You need to have an account set up with Github and GHTorrent, a mongo db set up, and a sonarqube server running.
Set up account as following instructions on main GHTorrent website. Run the SQL server on using 'ssh -L 3306:web.ghtorrent.org:3306 ghtorrent@web.ghtorrent.org', sign in as necessary
You can modify where your uname and authorisation are stored, but by default they need to be placed in files 'username.txt' and 'auth.txt' in D://Experiment/auth. These are used to pull down the projects' code through the Github API.
Run mongo server on localhost:27017
Sonarqube scanner needs to be set up through to work via the command line.
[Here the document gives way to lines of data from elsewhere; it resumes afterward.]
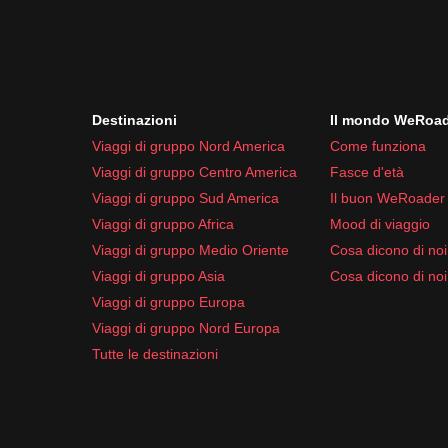
Destinazioni
Il mondo WeRoa
Viaggi di gruppo Nord America
Come funziona
Viaggi di gruppo Centro America
Fasce d'età
Viaggi di gruppo Sud America
Il buon WeRoader
Viaggi di gruppo Africa
Mood di viaggio
Viaggi di gruppo Medio Oriente
Cosa dicono di noi 
Viaggi di gruppo Asia
Cosa dicono di noi
Viaggi di gruppo Europa
Viaggi di gruppo Nord Europa
Tutte le destinazioni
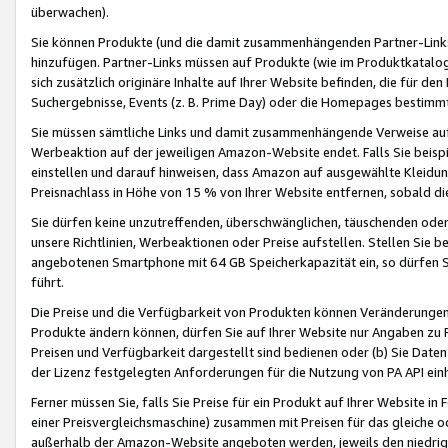
überwachen).
Sie können Produkte (und die damit zusammenhängenden Partner-Links)
hinzufügen. Partner-Links müssen auf Produkte (wie im Produktkatalog de
sich zusätzlich originäre Inhalte auf Ihrer Website befinden, die für 
Suchergebnisse, Events (z. B. Prime Day) oder die Homepages bestimmte
Sie müssen sämtliche Links und damit zusammenhängende Verweise auf z
Werbeaktion auf der jeweiligen Amazon-Website endet. Falls Sie beisp
einstellen und darauf hinweisen, dass Amazon auf ausgewählte Kleidun
Preisnachlass in Höhe von 15 % von Ihrer Website entfernen, sobald di
Sie dürfen keine unzutreffenden, überschwänglichen, täuschenden od
unsere Richtlinien, Werbeaktionen oder Preise aufstellen. Stellen Sie 
angebotenen Smartphone mit 64 GB Speicherkapazität ein, so dürfen S
führt.
Die Preise und die Verfügbarkeit von Produkten können Veränderungen 
Produkte ändern können, dürfen Sie auf Ihrer Website nur Angaben zu P
Preisen und Verfügbarkeit dargestellt sind bedienen oder (b) Sie Daten
der Lizenz festgelegten Anforderungen für die Nutzung von PA API einh
Ferner müssen Sie, falls Sie Preise für ein Produkt auf Ihrer Website in 
einer Preisvergleichsmaschine) zusammen mit Preisen für das gleiche o
außerhalb der Amazon-Website angeboten werden, jeweils den niedrigst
As such, it needs to be added to the system PATH. The sonarqube server needs to be run as well, so the results of the scanner can be saved, and then analysed later.
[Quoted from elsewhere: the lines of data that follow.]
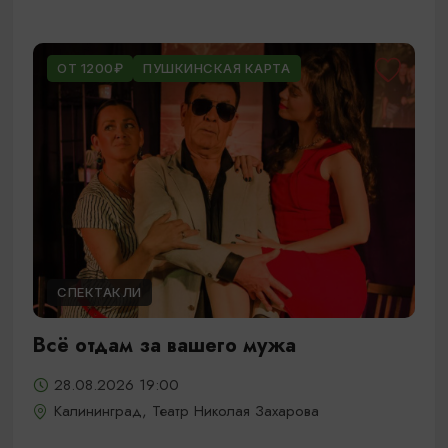
ОТ 1200₽
ПУШКИНСКАЯ КАРТА
СПЕКТАКЛИ
Всё отдам за вашего мужа
28.08.2026 19:00
Калининград, Театр Николая Захарова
Need to install the following packages:
- PyMySQL
- certifi
- chardet
- idna
- mysqlclient
- numpy
- pip
- pymongo
- python-dateutil
- pytz
- requests
- setuptools
- six
- urllib3
On the first pass, run MainDirectory/Main.py. This will seed the dataset with 100 users and their projects. From their, run Analyse_People/Main.py and Analyse_Projects/Main.py as necessary to get relevent data. Analyse_People will take a subset of the unanalysed people in the dataset and build up personal and project relationships, while Analyse_Projects will examine the people who worked on a subset of unanalysed projects.